Teamsters Canada is affiliated with the International Brotherhood of Teamsters, which represents 1.5 million people in North America. In June the international organization said it would make unionizing Amazon a priority.
“Amazon won’t change without a union,” François Laporte, national president of Teamsters Canada, said in the statement. “The company has proven itself to be profoundly anti-worker.”
Amazon Canada spokesperson Dave Bauer said in an emailed statement: “As a company, we don’t think unions are the best answer for our employees.”
Unions would prevent the company from changing quickly to meet employees’ needs and represented “the voices of a select few,” he added.
Amazon earlier this year fended off an attempt by the Retail, Wholesale and Department Store Union (RWDSU) to organize workers in Bessemer, Alabama. A U.S. labor board official has recommended the vote at the facility should be redone due to Amazon setting up its own ballot collection boxes, but a final decision on a new vote has not yet been made.
Amazon workers rejected the union attempt in Alabama by a more than 2-to-1 margin. The company actively opposed the union, touted a pay scale above average in the area and said employees favored a “direct connection” with managers and the company.
Teamsters Canada is “prepared for anything” that Amazon might do to deter unionization, said spokesperson Christopher Monette.
Unionization efforts at the Nisku facility began in the summer and have received a huge amount of support, including a petition signed by “hundreds” of workers at the warehouse, Monette said.
The Canadian chapter is “closely coordinating” with its American counterpart, he added.

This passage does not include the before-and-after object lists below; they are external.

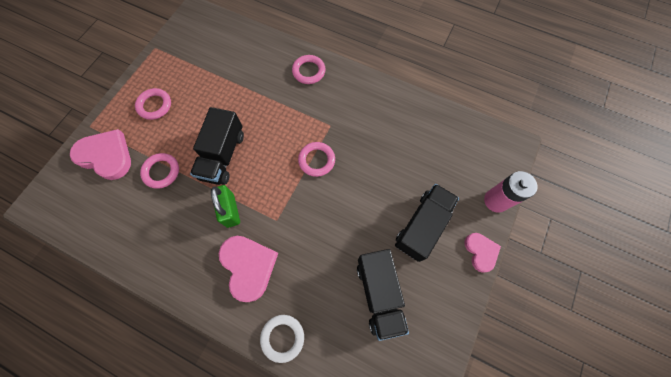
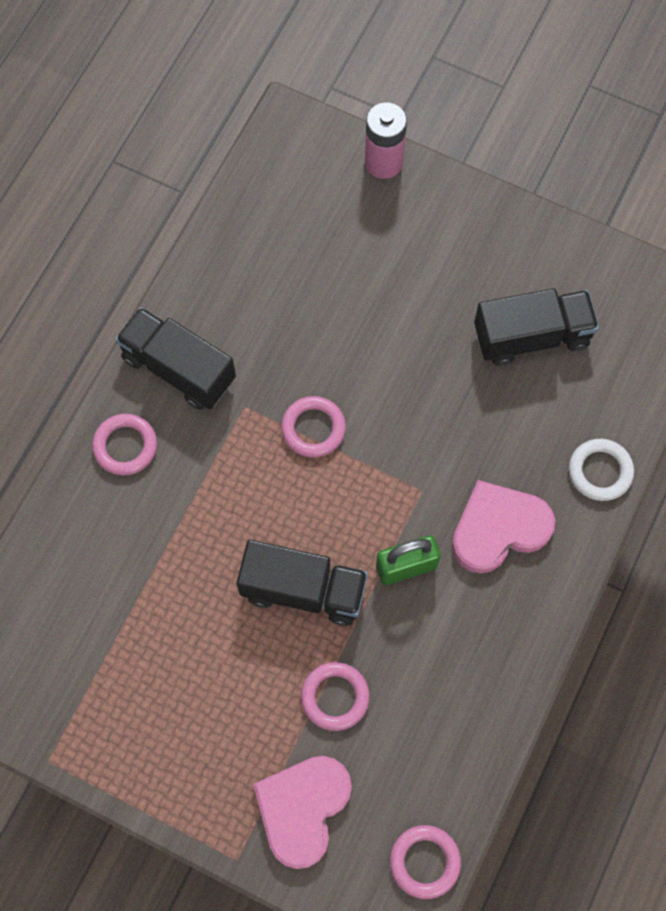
camera: 90 degrees left, 0 degrees up
pink ring [135,88,171,120] -> pink ring moved to [390,825,461,899]
black truck [395,184,459,262] -> black truck moved to [115,307,236,410]
pink heart [464,233,501,273] -> none

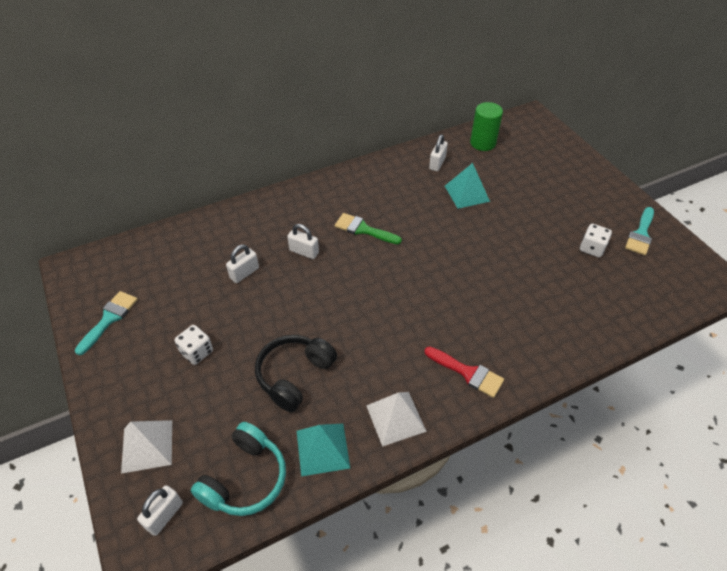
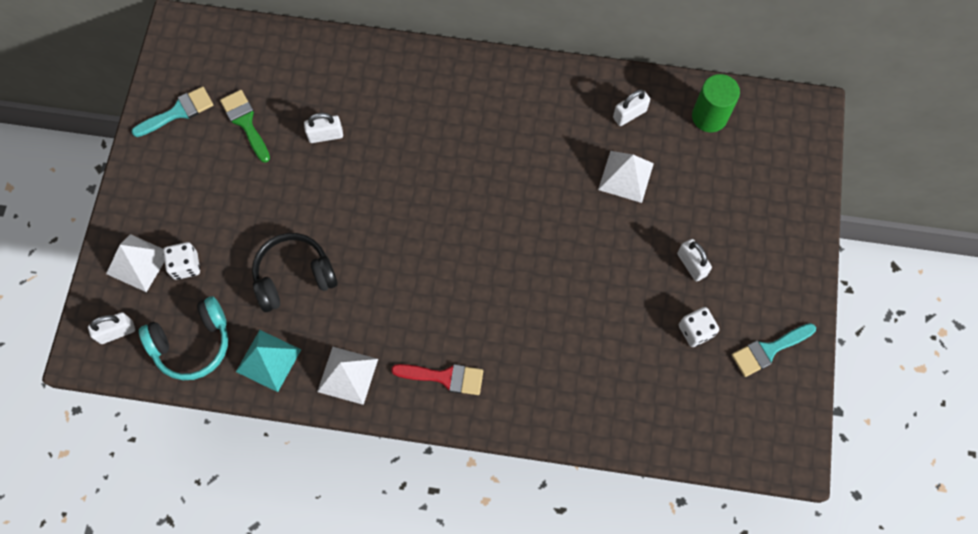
camera: 35 degrees right, 20 degrees up
white dice [174,325,213,365] -> white dice moved to [163,242,200,280]
white padlock [287,224,319,259] -> white padlock moved to [677,239,712,282]
green brush [335,213,402,244] -> green brush moved to [220,90,270,163]
red brush [424,346,504,398] -> red brush turned 60 degrees counterclockwise [391,364,483,395]
turquoise pyramid [445,163,490,209] -> white pyramid [598,151,654,203]

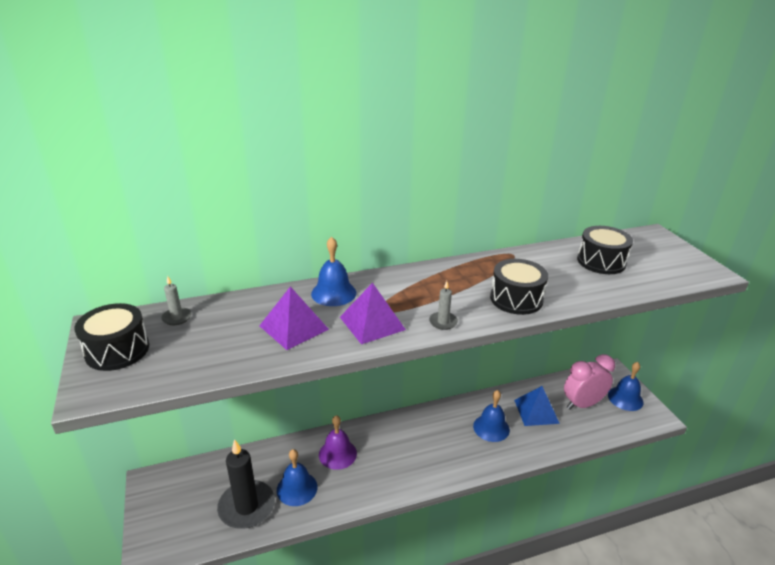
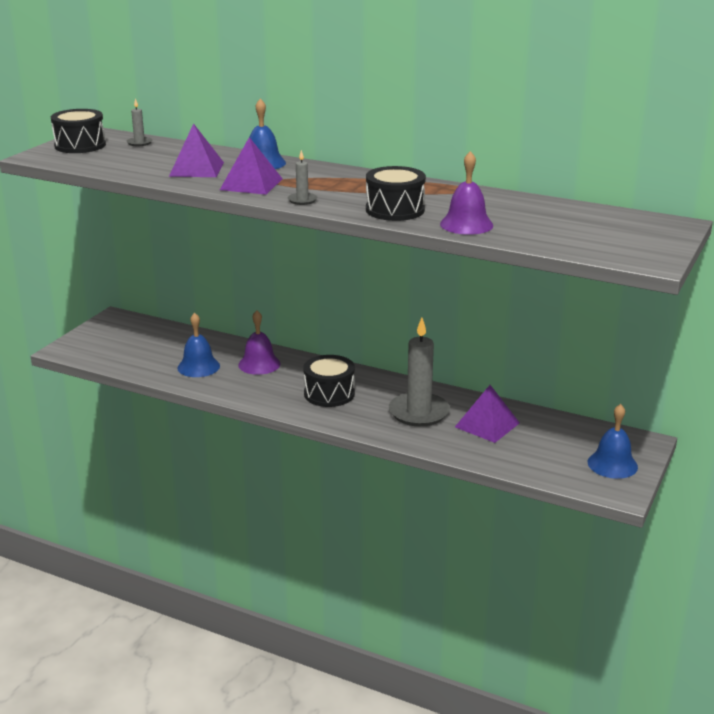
camera: 45 degrees right, 5 degrees down
black candle [217,439,275,529] -> none
blue bell [473,390,510,442] -> grey candle [389,318,450,427]
blue pyramid [514,386,560,426] -> purple pyramid [455,385,520,443]
pink clock [564,354,615,410] -> none
black drum [577,226,633,274] -> black drum moved to [303,355,355,407]
none -> purple bell [440,151,493,235]

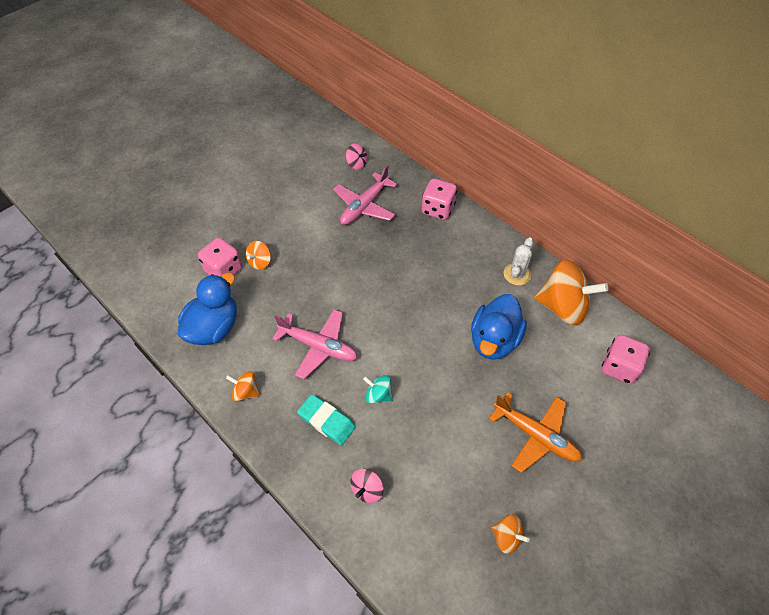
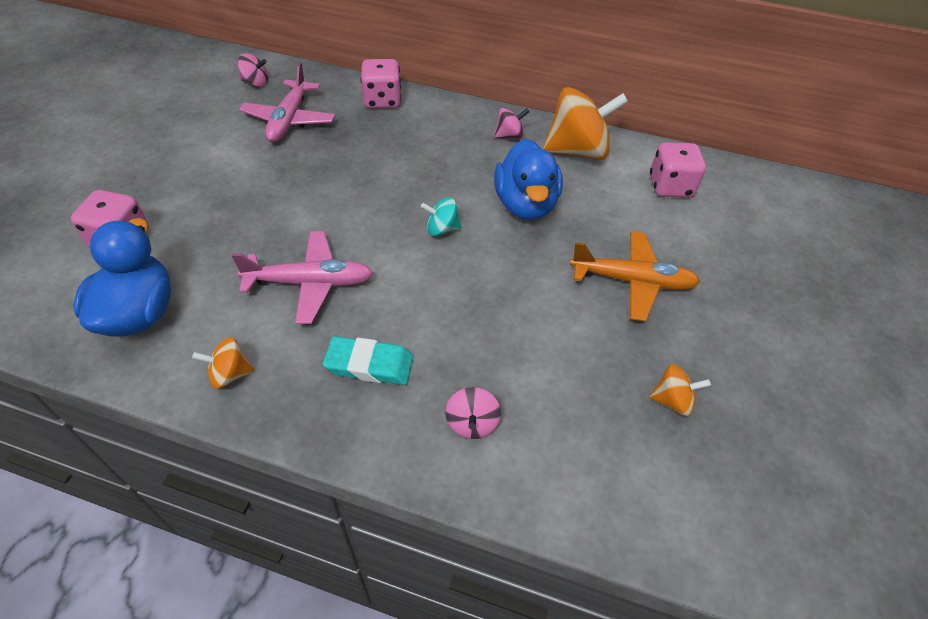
camera: 30 degrees left, 5 degrees down
orange spinning top [246,241,271,270] -> none
turquoise spinning top [363,375,393,404] -> turquoise spinning top moved to [421,197,462,236]
white cactus [504,238,534,285] -> pink spinning top [494,108,529,139]

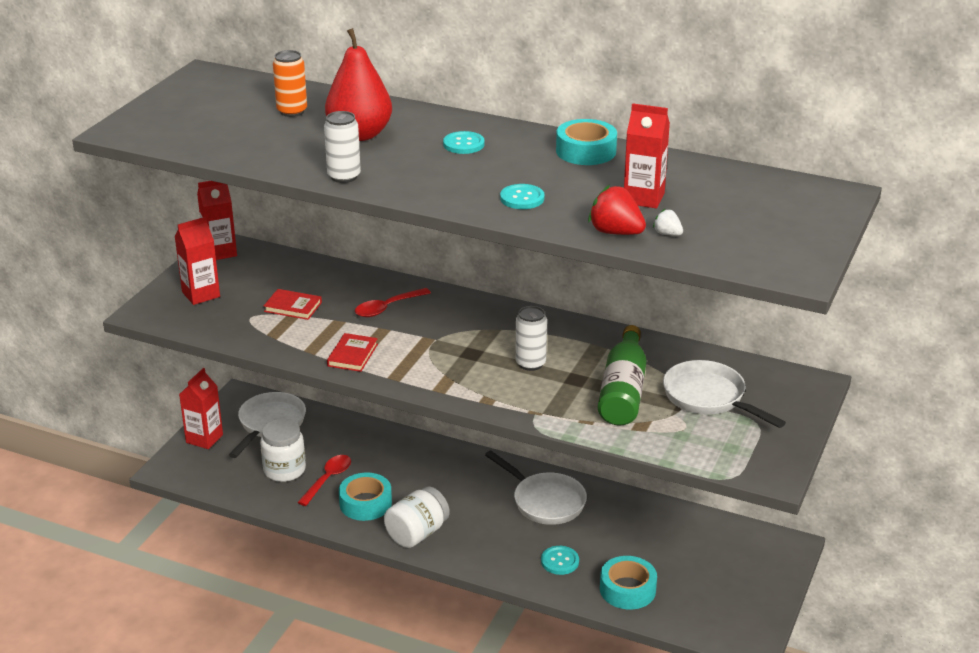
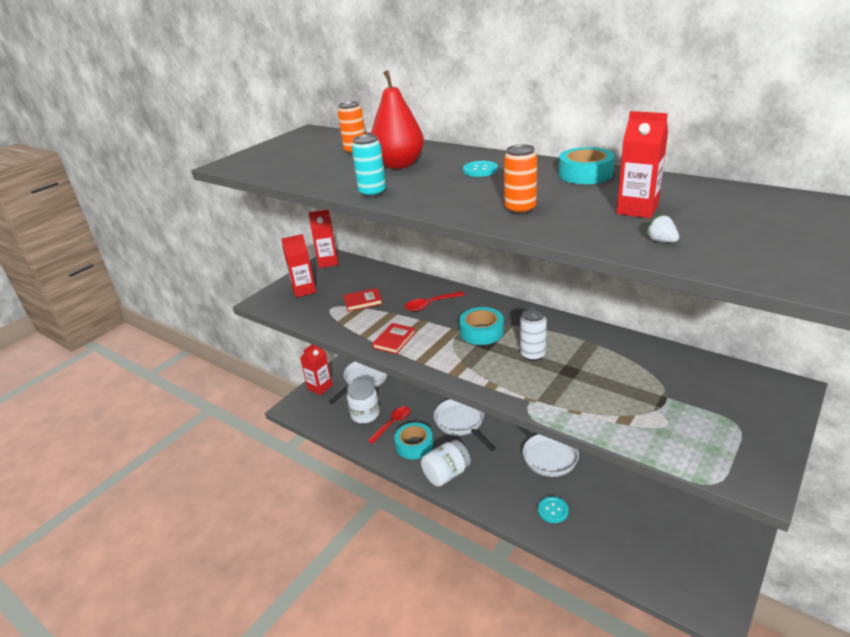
camera: 15 degrees right, 0 degrees up
red book [264,289,322,320] -> red book turned 45 degrees counterclockwise [343,288,383,311]
white can [324,111,361,183] -> turquoise can [352,134,386,198]
turquoise button [500,184,544,209] -> orange can [504,144,537,215]
red strawberry [588,185,646,235] -> none
green bottle [598,325,647,426] -> none
turquoise tape [600,556,657,610] -> turquoise tape moved to [459,307,504,345]
white pan [663,360,786,428] -> white pan moved to [434,399,496,451]

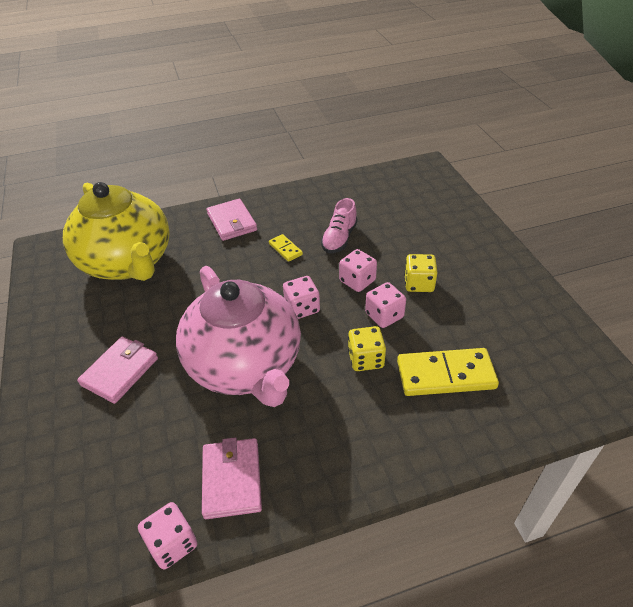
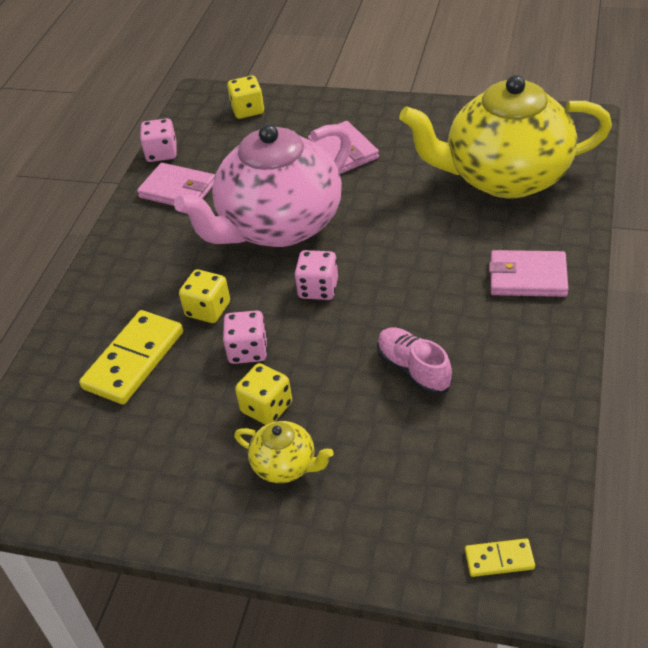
camera: 125 degrees right, 0 degrees up
pink teapot [176,266,301,407] -> pink teapot turned 45 degrees counterclockwise [174,124,352,247]
yellow domino [269,234,303,262] -> yellow domino moved to [465,538,535,577]
pink dice [339,249,377,292] -> none
none -> yellow dice [227,76,264,119]
none -> yellow teapot [234,421,334,483]

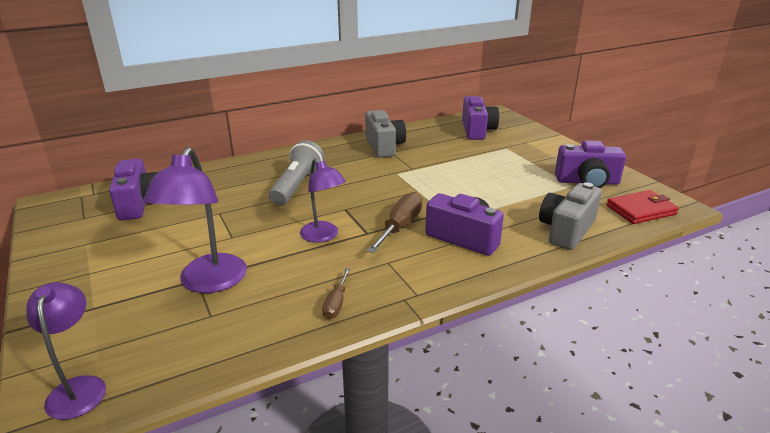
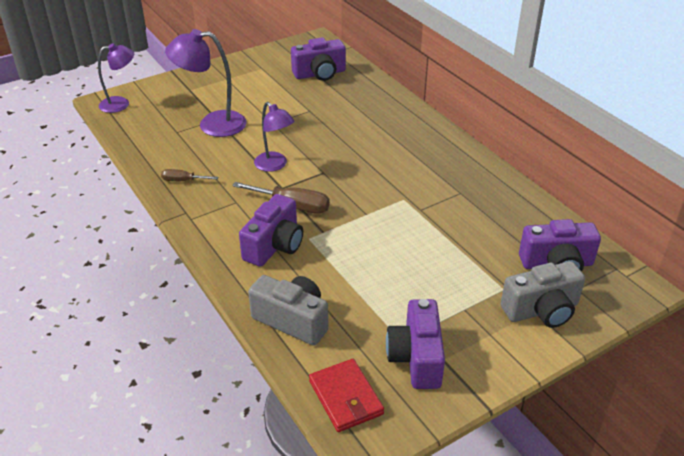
camera: 85 degrees right, 10 degrees up
grey flashlight [269,140,325,206] -> none
purple lamp [300,158,346,243] -> purple lamp turned 90 degrees counterclockwise [254,102,294,172]
grey camera [365,110,406,158] -> grey camera moved to [501,261,585,328]

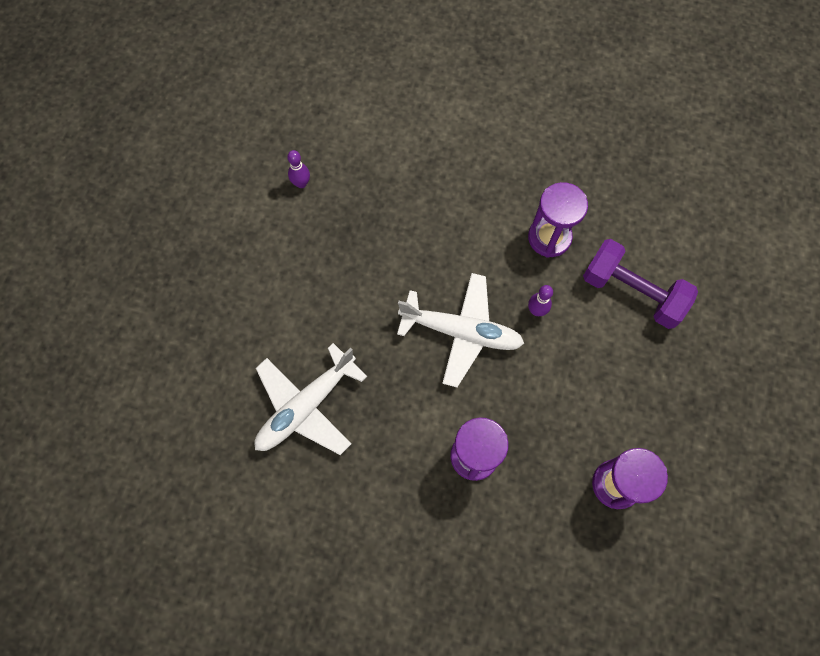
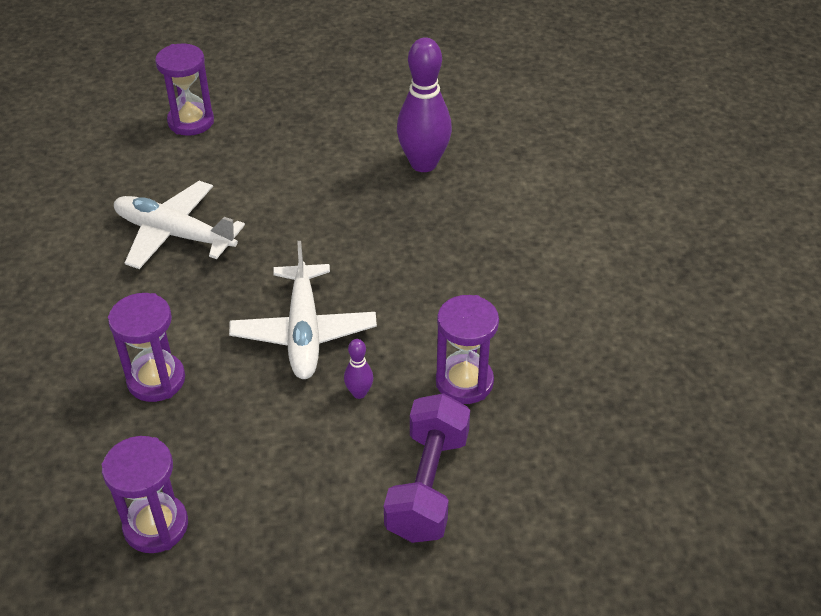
camera: 70 degrees right, 25 degrees down
purple bowling pin [287,150,310,188] -> purple bowling pin [397,37,452,172], size x2.25
none -> purple hourglass [155,43,214,136]

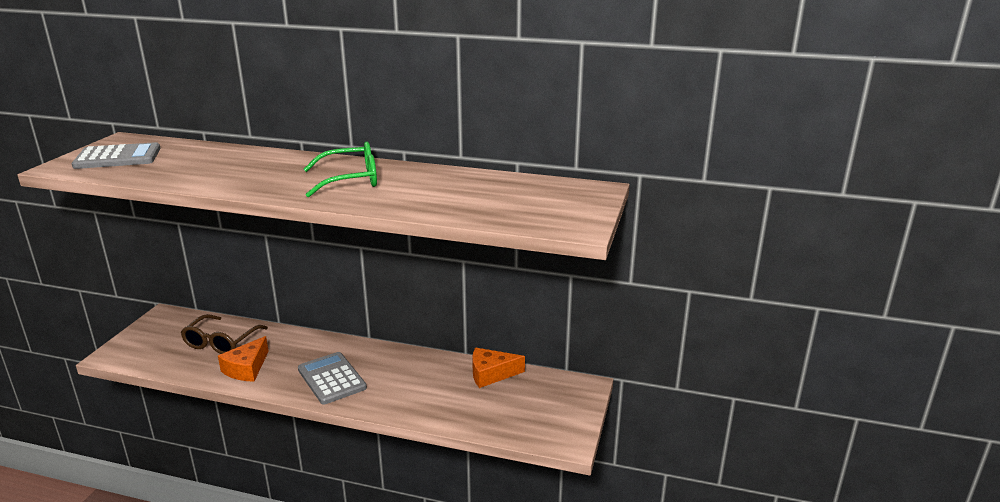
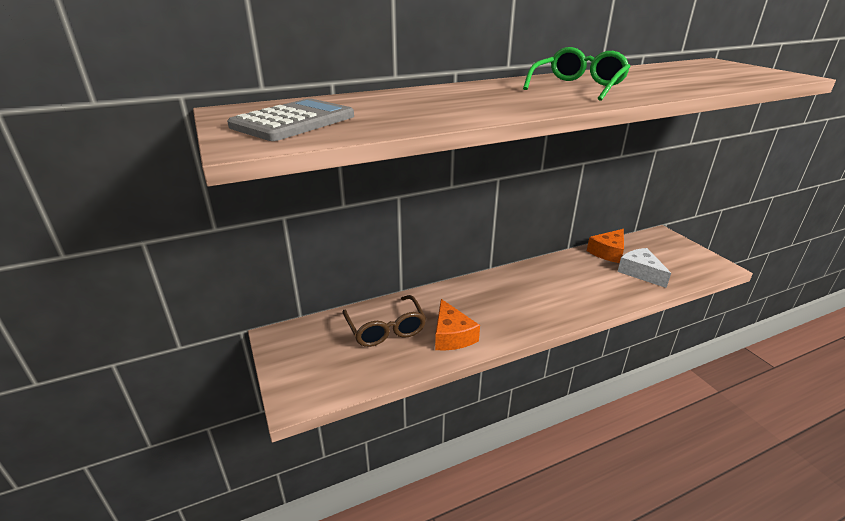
camera: 40 degrees left, 5 degrees up
grey calculator [298,352,367,405] -> none
none -> white cheese [617,248,671,288]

Randy Korgan, national director for Amazon with Teamsters in the United States, said they will watch the outcome in Alberta closely.
Efforts at the Nisku warehouse began due to a high level of interest in unionizing after initial outreach, said Chance Hrycun, an official with the Teamsters Local 362, combined with a large workforce that carries out physically demanding shifts for lower pay.
Teamsters unions across Canada have posted on Facebook about their outreach to Amazon workers in recent months. Teamsters Local 987, which represents other workers in Alberta, wrote in a post in July that the group had spoken with “over 600 Amazon employees who are ready for change.”
Stephanie Ross, director of the School of Labour Studies at McMaster University in Ontario, said that while Canada has a much friendlier environment towards unions than the United States, Alberta has one of Canada’s more hostile labour environments.
In addition, penalties remain low for employers who break laws defining unionization processes, Ross said.
Nevertheless, timelines for unionizations in Canada are mandated, meaning employers can only drag their feet so much, she added.
In addition, provincial labour boards in Canada can automatically certify a union, in a process known as remedial certification, if the board decides an employer has interfered with the vote, although Ross said this is rare.